Originally Posted October 22, 2009 in U.S. News & World Report
Eboo Patel, founder of a national movement promoting interfaith religious cooperation and one of President Barack Obama’s advisers on faith, is tackling what he considers the “color line” of the 21st century: the faith line. While Patel’s soft-spoken charm may hide his Rhodes scholar intellect, there is nothing understated about his strikingly ambitious vision for global religious pluralism.
Patel’s goal is to make interfaith cooperation a social norm within just one generation.
“Women’s rights are a social norm today,” he says. “Everyone in America should challenge religious prejudice just like we challenge racial and gender prejudice.”
His passion for interfaith cooperation was shaped by childhood experiences that were anything but cooperative. A Muslim born in India, Patel grew up in Chicago. When he ran for seventh-grade student council, a white classmate told him, “Nobody would vote for people like you.” Locker-room humiliation and peer taunts of “curry maker”—and worse—marked his adolescence. In his searching memoir Acts of Faith, he recalls the elements in his own background that might have led him to religious violence: “a gut-wrenching feeling of being excluded from mainstream society . . . a vague sense of being Muslim . . . a growing consciousness that people with whom I shared an identity were being horribly treated elsewhere, often by people who looked just like the ones who were bullying me here.” He still feels the shame of not defending a Jewish friend by confronting a group of thugs who scrawled anti-Semitic slurs on classroom desks.

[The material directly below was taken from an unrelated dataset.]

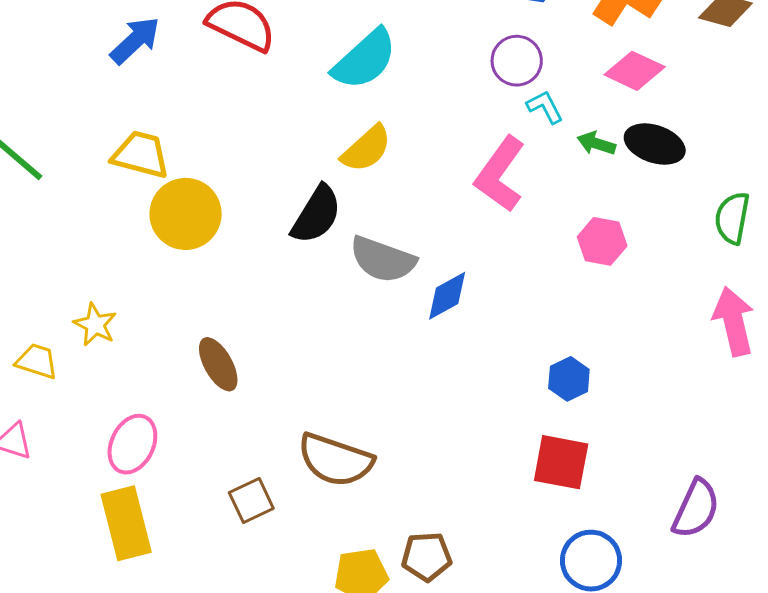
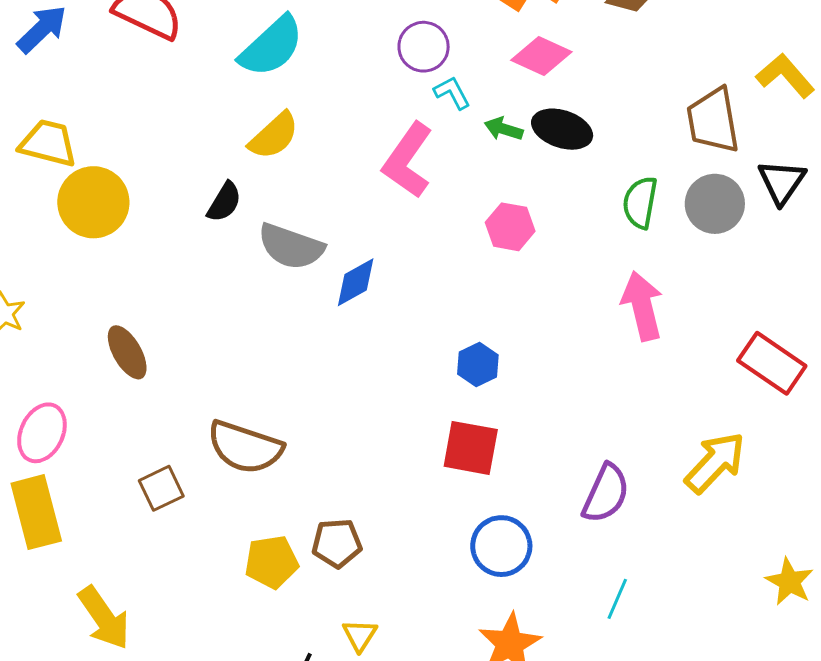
black semicircle: (316, 215) -> (224, 202), size x0.7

While studying at the University of Illinois, he recognized that his heroes—leaders like Martin Luther King Jr., Mahatma Gandhi, Nelson Mandela, and Aga Khan—led through common principles of faith, although they practiced different faiths. These early experiences with racism, religious prejudice, and rejection caused Patel to question why religion causes such violence around the world. Why do some champion religious pluralism while others become suicide bombers?
By digging deeply into his own life story, Patel recognized that the people and programs he had encountered shaped his identity and that of other young people as well. He concluded that the only way to overcome destructive religious fanaticism is to create communities where human connection transcends differences of race, religion, and culture. “I recognize now that believing in pluralism means having the courage to act on it,” he says. “Action is what separates belief from merely an opinion.”
His personal transformation infused Patel with the passion to seek a new generation of advocates for cooperation. In 1998, he founded the Interfaith Youth Core, designed to inspire and train college students to build understanding. Patel says college campuses should be “models of interfaith cooperation.”
Empowered. In a decade, IYC has grown into a national movement with a presence at 140 universities. It trains students on college campuses to become empowered advocates for religious pluralism. Instead of setting up service projects, IFC encourages students to do so themselves.
In the past year, Patel, 33, has become a leading voice for embracing religious pluralism. He writes “The Faith Divide,” a featured column for the Washington Post. In February, Obama appointed him to the White House Office of Faith-Based and Neighborhood Partnerships, giving him the platform to push the president to discuss interfaith issues more prominently (as he gently chides Obama for not acknowledging his Muslim heritage). The president appears to be listening. In his Cairo speech in June, Obama addressed the common principles of America and Islam: “justice and progress; tolerance and the dignity of all human beings.”
Patel recognizes that it is no small task to move America to a place of religious tolerance. Yet he is undeterred.
Patel’s insightful writing shows him to be one of America’s deepest thinkers on religion and the human condition. And his relentless efforts to organize and train the next generation of interfaith champions—students committed to fighting inequality—make him a true leader.